Assim que disse isso em voz grave, o caboclo estremeceu e a conversa teve uma pequena pausa enquanto subiam a ladeira para a igreja matriz. O silêncio foi quebrado pelo vivente dessas paragens:
-Desconjuro...
-Pois é...
-Olha, fiquei todo arrepiado!
-Desde então eu tenho tentado conseguir minha transferência para essa paróquia e semana retrasada consegui. E aqui estou!
-Homem, que coisa! E essa conversa de "debaixo do cascalho e do carvão"? O que ele quis dizer com isso?

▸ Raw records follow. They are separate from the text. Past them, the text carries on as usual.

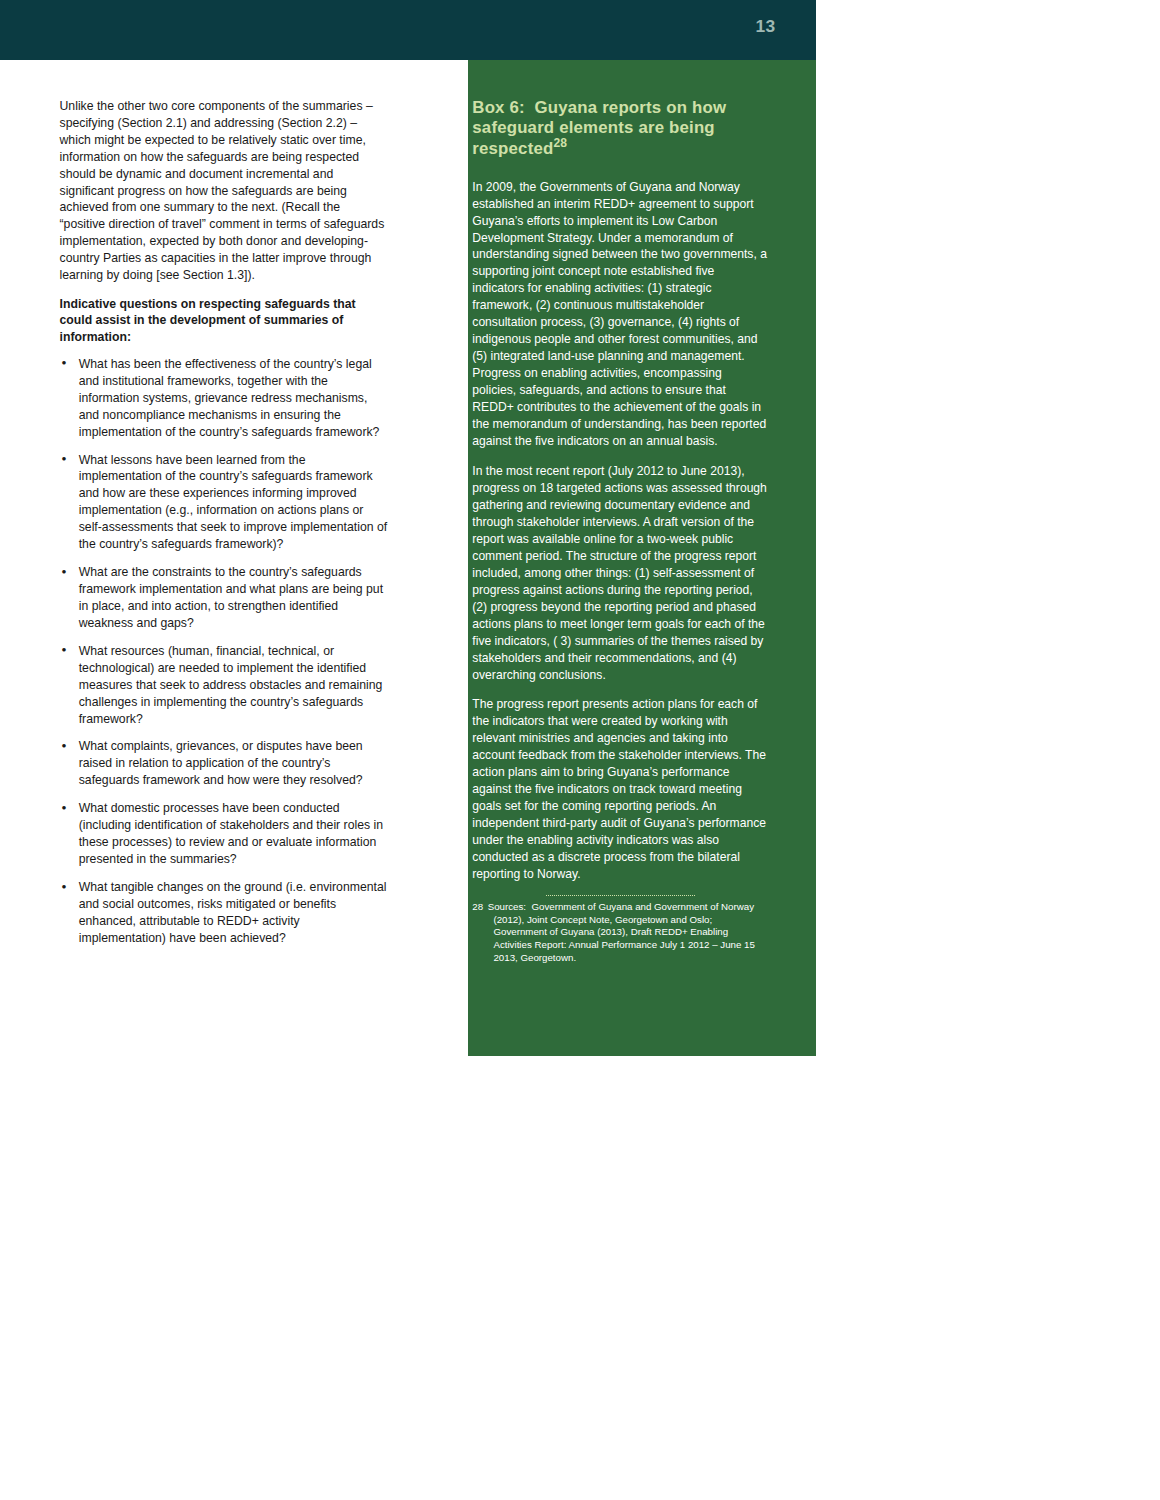13
Unlike the other two core components of the summaries – specifying (Section 2.1) and addressing (Section 2.2) – which might be expected to be relatively static over time, information on how the safeguards are being respected should be dynamic and document incremental and significant progress on how the safeguards are being achieved from one summary to the next. (Recall the “positive direction of travel” comment in terms of safeguards implementation, expected by both donor and developing-country Parties as capacities in the latter improve through learning by doing [see Section 1.3]).
Indicative questions on respecting safeguards that could assist in the development of summaries of information:
What has been the effectiveness of the country’s legal and institutional frameworks, together with the information systems, grievance redress mechanisms, and noncompliance mechanisms in ensuring the implementation of the country’s safeguards framework?
What lessons have been learned from the implementation of the country’s safeguards framework and how are these experiences informing improved implementation (e.g., information on actions plans or self-assessments that seek to improve implementation of the country’s safeguards framework)?
What are the constraints to the country’s safeguards framework implementation and what plans are being put in place, and into action, to strengthen identified weakness and gaps?
What resources (human, financial, technical, or technological) are needed to implement the identified measures that seek to address obstacles and remaining challenges in implementing the country’s safeguards framework?
What complaints, grievances, or disputes have been raised in relation to application of the country’s safeguards framework and how were they resolved?
What domestic processes have been conducted (including identification of stakeholders and their roles in these processes) to review and or evaluate information presented in the summaries?
What tangible changes on the ground (i.e. environmental and social outcomes, risks mitigated or benefits enhanced, attributable to REDD+ activity implementation) have been achieved?
Box 6: Guyana reports on how safeguard elements are being respected28
In 2009, the Governments of Guyana and Norway established an interim REDD+ agreement to support Guyana’s efforts to implement its Low Carbon Development Strategy. Under a memorandum of understanding signed between the two governments, a supporting joint concept note established five indicators for enabling activities: (1) strategic framework, (2) continuous multistakeholder consultation process, (3) governance, (4) rights of indigenous people and other forest communities, and (5) integrated land-use planning and management. Progress on enabling activities, encompassing policies, safeguards, and actions to ensure that REDD+ contributes to the achievement of the goals in the memorandum of understanding, has been reported against the five indicators on an annual basis.
In the most recent report (July 2012 to June 2013), progress on 18 targeted actions was assessed through gathering and reviewing documentary evidence and through stakeholder interviews. A draft version of the report was available online for a two-week public comment period. The structure of the progress report included, among other things: (1) self-assessment of progress against actions during the reporting period, (2) progress beyond the reporting period and phased actions plans to meet longer term goals for each of the five indicators, ( 3) summaries of the themes raised by stakeholders and their recommendations, and (4) overarching conclusions.
The progress report presents action plans for each of the indicators that were created by working with relevant ministries and agencies and taking into account feedback from the stakeholder interviews. The action plans aim to bring Guyana’s performance against the five indicators on track toward meeting goals set for the coming reporting periods. An independent third-party audit of Guyana’s performance under the enabling activity indicators was also conducted as a discrete process from the bilateral reporting to Norway.
28 Sources: Government of Guyana and Government of Norway (2012), Joint Concept Note, Georgetown and Oslo; Government of Guyana (2013), Draft REDD+ Enabling Activities Report: Annual Performance July 1 2012 – June 15 2013, Georgetown.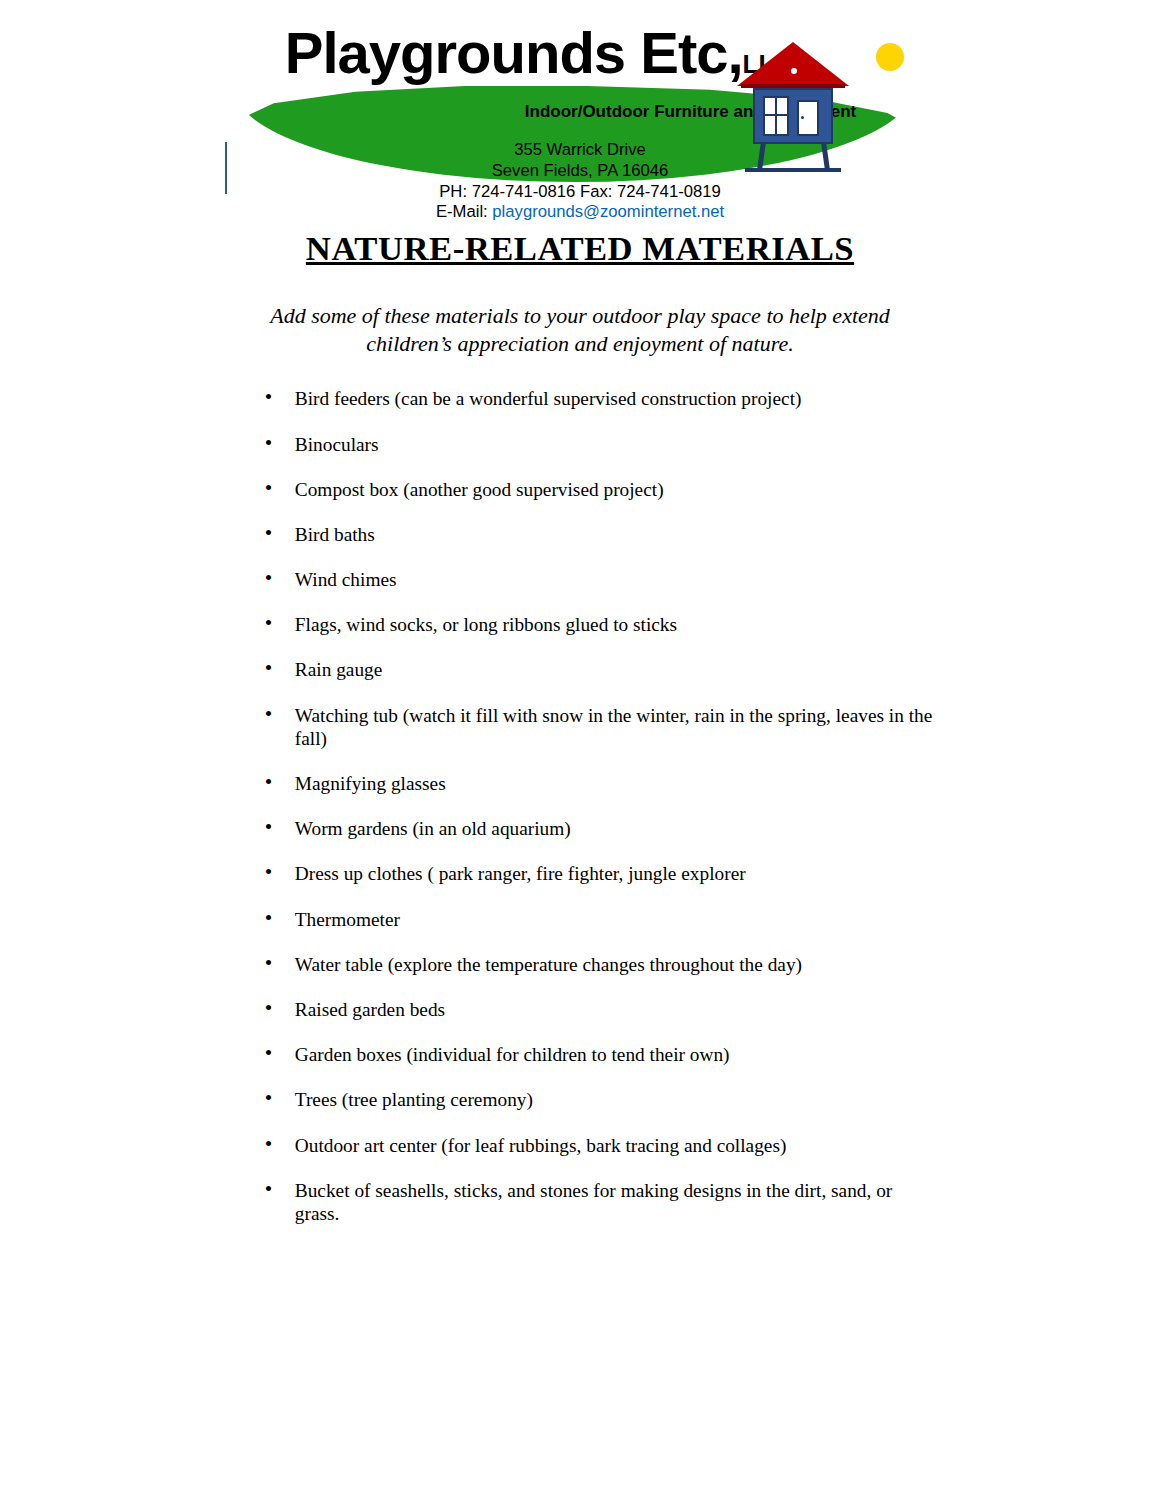Playgrounds Etc,LLC
Indoor/Outdoor Furniture and Equipment
355 Warrick Drive
Seven Fields, PA 16046
PH: 724-741-0816 Fax: 724-741-0819
E-Mail: playgrounds@zoominternet.net
NATURE-RELATED MATERIALS
Add some of these materials to your outdoor play space to help extend children’s appreciation and enjoyment of nature.
Bird feeders (can be a wonderful supervised construction project)
Binoculars
Compost box (another good supervised project)
Bird baths
Wind chimes
Flags, wind socks, or long ribbons glued to sticks
Rain gauge
Watching tub (watch it fill with snow in the winter, rain in the spring, leaves in the fall)
Magnifying glasses
Worm gardens (in an old aquarium)
Dress up clothes ( park ranger, fire fighter, jungle explorer
Thermometer
Water table (explore the temperature changes throughout the day)
Raised garden beds
Garden boxes (individual for children to tend their own)
Trees (tree planting ceremony)
Outdoor art center (for leaf rubbings, bark tracing and collages)
Bucket of seashells, sticks, and stones for making designs in the dirt, sand, or grass.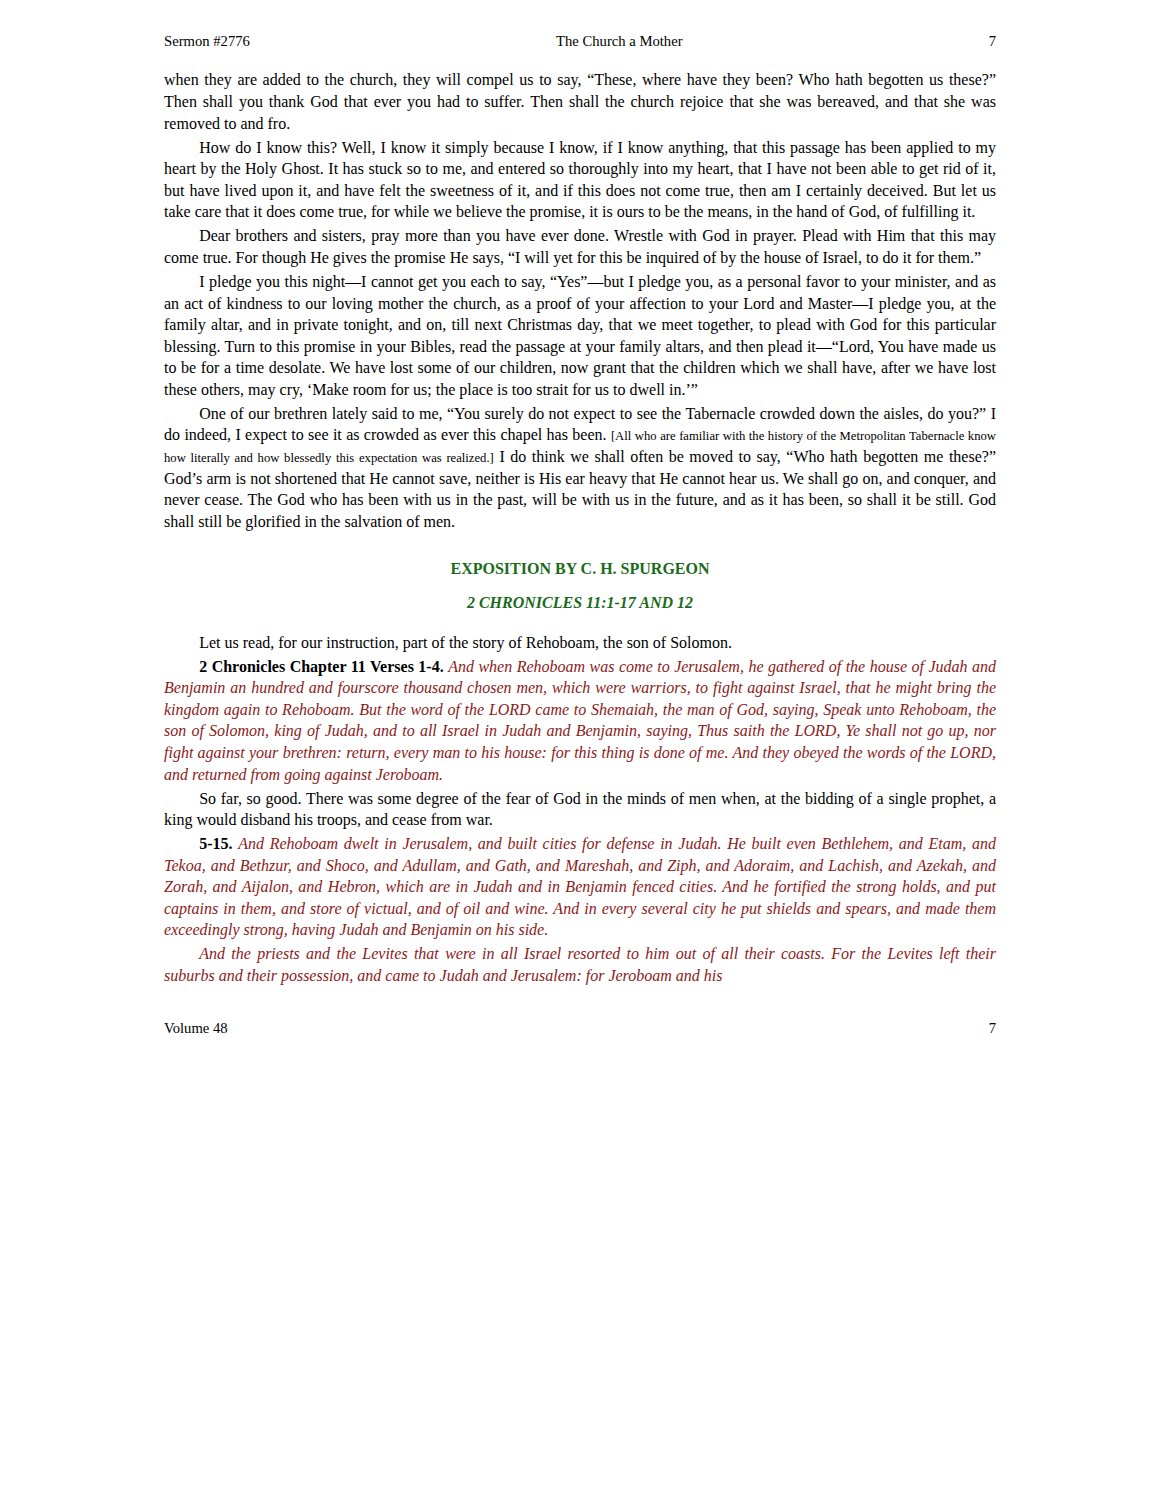Sermon #2776 The Church a Mother 7
when they are added to the church, they will compel us to say, “These, where have they been? Who hath begotten us these?” Then shall you thank God that ever you had to suffer. Then shall the church rejoice that she was bereaved, and that she was removed to and fro.
How do I know this? Well, I know it simply because I know, if I know anything, that this passage has been applied to my heart by the Holy Ghost. It has stuck so to me, and entered so thoroughly into my heart, that I have not been able to get rid of it, but have lived upon it, and have felt the sweetness of it, and if this does not come true, then am I certainly deceived. But let us take care that it does come true, for while we believe the promise, it is ours to be the means, in the hand of God, of fulfilling it.
Dear brothers and sisters, pray more than you have ever done. Wrestle with God in prayer. Plead with Him that this may come true. For though He gives the promise He says, “I will yet for this be inquired of by the house of Israel, to do it for them.”
I pledge you this night—I cannot get you each to say, “Yes”—but I pledge you, as a personal favor to your minister, and as an act of kindness to our loving mother the church, as a proof of your affection to your Lord and Master—I pledge you, at the family altar, and in private tonight, and on, till next Christmas day, that we meet together, to plead with God for this particular blessing. Turn to this promise in your Bibles, read the passage at your family altars, and then plead it—“Lord, You have made us to be for a time desolate. We have lost some of our children, now grant that the children which we shall have, after we have lost these others, may cry, ‘Make room for us; the place is too strait for us to dwell in.’”
One of our brethren lately said to me, “You surely do not expect to see the Tabernacle crowded down the aisles, do you?” I do indeed, I expect to see it as crowded as ever this chapel has been. [All who are familiar with the history of the Metropolitan Tabernacle know how literally and how blessedly this expectation was realized.] I do think we shall often be moved to say, “Who hath begotten me these?” God’s arm is not shortened that He cannot save, neither is His ear heavy that He cannot hear us. We shall go on, and conquer, and never cease. The God who has been with us in the past, will be with us in the future, and as it has been, so shall it be still. God shall still be glorified in the salvation of men.
EXPOSITION BY C. H. SPURGEON
2 CHRONICLES 11:1-17 AND 12
Let us read, for our instruction, part of the story of Rehoboam, the son of Solomon.
2 Chronicles Chapter 11 Verses 1-4. And when Rehoboam was come to Jerusalem, he gathered of the house of Judah and Benjamin an hundred and fourscore thousand chosen men, which were warriors, to fight against Israel, that he might bring the kingdom again to Rehoboam. But the word of the LORD came to Shemaiah, the man of God, saying, Speak unto Rehoboam, the son of Solomon, king of Judah, and to all Israel in Judah and Benjamin, saying, Thus saith the LORD, Ye shall not go up, nor fight against your brethren: return, every man to his house: for this thing is done of me. And they obeyed the words of the LORD, and returned from going against Jeroboam.
So far, so good. There was some degree of the fear of God in the minds of men when, at the bidding of a single prophet, a king would disband his troops, and cease from war.
5-15. And Rehoboam dwelt in Jerusalem, and built cities for defense in Judah. He built even Bethlehem, and Etam, and Tekoa, and Bethzur, and Shoco, and Adullam, and Gath, and Mareshah, and Ziph, and Adoraim, and Lachish, and Azekah, and Zorah, and Aijalon, and Hebron, which are in Judah and in Benjamin fenced cities. And he fortified the strong holds, and put captains in them, and store of victual, and of oil and wine. And in every several city he put shields and spears, and made them exceedingly strong, having Judah and Benjamin on his side.
And the priests and the Levites that were in all Israel resorted to him out of all their coasts. For the Levites left their suburbs and their possession, and came to Judah and Jerusalem: for Jeroboam and his
Volume 48 7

-Olha, eu não sei bem ao certo. Também fiquei intrigado com isso. Eu procurei algumas informações sobre a Igreja Matriz e descobri que ela foi erguida em cima de um depósito de carvão. E como aqui na região tem muito cascalho... Deve ser isso: a Igreja Matriz é a minha recompensa. Digo, não ela, mas os fiéis que eu orientarei aqui. Talvez a minha realização seja conquistar mais pessoas nessa pequena paróquia. Quem pode saber? Os planos de Deus para nós são sempre imprevisíveis e misteriosos.
-É verdade, é verdade... Mas que história, em! Não ouço uma história dessa desde meus tempos de menino, sabia? Que coisa... Olha, seu padre -esqueci de perguntar teu nome...
-Evandro Goés.
-Gilberto Chulapa, seu criado! Foi um prazer te conhecer padre, nos vemos na missa desse sábado?
-Se Deus permitir!
-Tá certo, padre, boas tardes!
-Boa tarde.
Assim que o caboclo desceu a ladeira da igreja matriz, o jovem padre acelerou o passo, entrando na igreja. Atravessou o seu altar, olhando para todos os lados, como se estivesse preocupado em alguém vê-lo. Chegou até os fundos da igreja que dava uma espécie de pátio antes de chegar á casa do capelão. Lá parou e tirou da sua enorme mala uma pá. Olhou novamente para os lados, para se assegurar, e começou a cavar. Cavava com intenso entusiasmo. Primeiro, achou cascalho. Ficou mais feliz ainda. Depois começoua aparecer carvão no solo á medida em que cavava. E a medida em que cavava ficava cada vez mais ansioso. Finalmente a pá encontrou algo sólido, muito sólido. A partir daí, o padre começou a cavar com as mãos. Cavucando, cavucando, achou o contorno de uma espécie de jarro. Mas o jarro era enorme. Depois de alguns minutos finalmente desenterrou completamente a moringa. Ela estava pesadíssima. Quebrou-a no meio com a pá e dela saiu muitas e muitas moedas de ouro. Evandro, se esse era realmente seu nome, começou a sorrir e disse eufórico:
-Bem que o anjo disse que a moringa tava aqui!!